**TEXTAUSZUG**
________________________________________

Perle des Taunus?

Dienstagabend unterwegs in Königstein, der Perle des Taunus. Nur Gutes hatte ich im Sinn: Flanieren mit Freundin im Sommerkleidchen, den tropischen Abend und die lauschige Abenddämmerung genießen und „schön essen“ gehen in einem der vielen Restaurants im Nobelvorort. So der Plan. Aber Sommerstimmung und fröhliche Menschen – Fehlanzeige! In der Fußgängerzone kreuzten nur flüchtige Gestalten unseren Weg, die orientierungslos und gehetzt wirkten. Wir plauderten und ließen uns in unserer Vorfreude nicht beirren. Bis mir allmählich klar wurde, dass tote Hose in der Königsteiner Gastro-Szene herrschte: Der beliebte albanische Italiener - geschlossen, der gutbürgerliche Albaner daneben auch. Lucullus, mit der wirklich malerischen Terrasse, menschenleer und dunkel – ob es nun am Wochentag, Ruhetag oder an den Sommerferien lag, erschloss sich mir nicht.

Weiter in Richtung „Grieche“, der seit eh und je mit einem historisch reizvollen Außenbereich und wirklich köstlicher Küche lockt – oh je, bis zum 25. September geschlossen! Da weilten Chefs, Köche und Kellner in der fernen Heimat und hatten offensichtlich gar keine Eile zurückzukehren zu ihren hungrigen Stammgästen. Also dann, auf zum neuen Koreaner in der versteckten Seitengasse, aber auch dort alles duster. Der einzige „Italiener“ mit dem halbvollen Glas im Logo und mit neu renovierter Terrasse, war dann auch, wen wundert`s proppenvoll, wir wurden freundlich abgewimmelt. Der Magen knurrte, wo bitteschön bekamen wir jetzt noch was zu essen? Das Adjektiv „schön“ hatten wir schon gestrichen und so allmählich kam schlechte Laune auf. Also noch ein Anlauf: die Klosterstraße hoch und bis zum Kapuzinerplatz, der in völliger Ödnis still ruhte. So nahmen wir ziemlich unterzuckert und resigniert beim Afghanen mit dem pittoresken Namen „Burg Restaurant“ Platz. Mit Blick nicht auf die Burg, sondern auf einen menschenleeren Platz mit drei dauerparkenden Bussen vor der Nase, von denen einer mit laufendem und stinkendem Motor unser Dinner verräucherte. Kauend fragte ich mich, was denn jetzt an dieser Taunusperle so schillernd und an diesem Vorort nobel sein sollte: die konsequent geschlossenen Restaurants (müssen die alle gleichzeitig ihren Jahresurlaub machen?) samt ihren Terrassen, die Plätze und Gassen jedenfalls nicht. Ein zentraler Platz ohne Menschen und ohne einen einzigen Baum, noch nicht mal Pflanzkübel stehen hier herum, die ein wenig Farbe geschenkt hätten. Niemand auf der Gass‘ in Königstein! In Italien wäre das eine wunderschöne wuselige Piazza, um die sich Gastronomen und Gäste reißen würden - mit lachenden Gesichtern und wendigen Kellnern.

________________________________________

**QUELLENMATERIAL**
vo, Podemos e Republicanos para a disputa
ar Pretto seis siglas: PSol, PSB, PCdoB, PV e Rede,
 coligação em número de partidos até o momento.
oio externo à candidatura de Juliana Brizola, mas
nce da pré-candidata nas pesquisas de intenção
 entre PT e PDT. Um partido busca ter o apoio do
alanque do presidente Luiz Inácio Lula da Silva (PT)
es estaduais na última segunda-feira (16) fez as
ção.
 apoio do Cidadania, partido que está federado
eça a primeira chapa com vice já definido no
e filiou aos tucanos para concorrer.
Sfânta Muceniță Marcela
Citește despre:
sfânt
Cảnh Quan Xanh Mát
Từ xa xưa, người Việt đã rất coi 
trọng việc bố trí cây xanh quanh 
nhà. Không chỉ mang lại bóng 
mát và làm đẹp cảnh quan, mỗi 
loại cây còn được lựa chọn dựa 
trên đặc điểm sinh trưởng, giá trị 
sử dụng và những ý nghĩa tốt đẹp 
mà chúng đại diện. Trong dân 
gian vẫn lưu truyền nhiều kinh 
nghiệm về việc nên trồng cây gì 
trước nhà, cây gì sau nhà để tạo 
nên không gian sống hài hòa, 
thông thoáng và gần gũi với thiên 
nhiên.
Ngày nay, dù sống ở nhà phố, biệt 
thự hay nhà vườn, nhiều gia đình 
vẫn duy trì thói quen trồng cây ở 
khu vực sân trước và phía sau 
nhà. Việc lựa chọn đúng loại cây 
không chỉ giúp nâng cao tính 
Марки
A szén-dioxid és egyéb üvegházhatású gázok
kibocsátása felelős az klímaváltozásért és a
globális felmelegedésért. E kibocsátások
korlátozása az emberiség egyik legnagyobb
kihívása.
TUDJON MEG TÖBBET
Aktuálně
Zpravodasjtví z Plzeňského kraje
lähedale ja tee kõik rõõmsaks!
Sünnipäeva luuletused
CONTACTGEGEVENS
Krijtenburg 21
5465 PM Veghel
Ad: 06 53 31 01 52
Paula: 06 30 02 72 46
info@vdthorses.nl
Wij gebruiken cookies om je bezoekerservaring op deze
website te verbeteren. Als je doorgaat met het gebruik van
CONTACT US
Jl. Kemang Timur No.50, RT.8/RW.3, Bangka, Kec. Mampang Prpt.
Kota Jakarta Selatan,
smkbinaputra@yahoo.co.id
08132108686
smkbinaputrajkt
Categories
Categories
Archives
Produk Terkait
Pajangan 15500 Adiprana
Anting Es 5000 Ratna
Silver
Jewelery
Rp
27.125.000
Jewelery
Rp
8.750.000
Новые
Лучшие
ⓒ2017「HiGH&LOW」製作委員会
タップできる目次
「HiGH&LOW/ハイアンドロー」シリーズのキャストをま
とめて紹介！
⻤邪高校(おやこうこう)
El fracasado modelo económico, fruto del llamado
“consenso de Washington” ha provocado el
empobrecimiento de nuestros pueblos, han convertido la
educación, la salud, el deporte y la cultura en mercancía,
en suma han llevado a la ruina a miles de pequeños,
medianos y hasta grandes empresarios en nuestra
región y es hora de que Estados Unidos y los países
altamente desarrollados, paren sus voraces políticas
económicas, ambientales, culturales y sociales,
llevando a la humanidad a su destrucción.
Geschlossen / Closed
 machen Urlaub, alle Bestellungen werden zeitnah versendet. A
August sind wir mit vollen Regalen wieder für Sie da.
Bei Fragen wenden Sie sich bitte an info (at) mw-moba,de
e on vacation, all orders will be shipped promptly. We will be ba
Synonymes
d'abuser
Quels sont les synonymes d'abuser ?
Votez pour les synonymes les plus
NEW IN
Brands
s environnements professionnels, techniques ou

________________________________________

**AUFGABEN**
1/ Beantworte anhand des Textauszugs diese Fragen:
(a) Bis zu welchem Datum ist der „Grieche“ geschlossen?
(b) Welchen Namen trägt das Lokal des Afghanen?
(c) An welchem Abend sind die beiden in Königstein unterwegs?
2/ Schreib bitte den Abschnitt des Textauszugs zwischen „Dienstagabend unterwegs in“ und „sich mir nicht.“ wortgetreu ab, beide eingeschlossen.

**LÖSUNGEN**
1/
(a) Bis zum 25. September.
(b) „Burg Restaurant“.
(c) Am Dienstagabend.

2/
Dienstagabend unterwegs in Königstein, der Perle des Taunus. Nur Gutes hatte ich im Sinn: Flanieren mit Freundin im Sommerkleidchen, den tropischen Abend und die lauschige Abenddämmerung genießen und „schön essen“ gehen in einem der vielen Restaurants im Nobelvorort. So der Plan. Aber Sommerstimmung und fröhliche Menschen – Fehlanzeige! In der Fußgängerzone kreuzten nur flüchtige Gestalten unseren Weg, die orientierungslos und gehetzt wirkten. Wir plauderten und ließen uns in unserer Vorfreude nicht beirren. Bis mir allmählich klar wurde, dass tote Hose in der Königsteiner Gastro-Szene herrschte: Der beliebte albanische Italiener - geschlossen, der gutbürgerliche Albaner daneben auch. Lucullus, mit der wirklich malerischen Terrasse, menschenleer und dunkel – ob es nun am Wochentag, Ruhetag oder an den Sommerferien lag, erschloss sich mir nicht.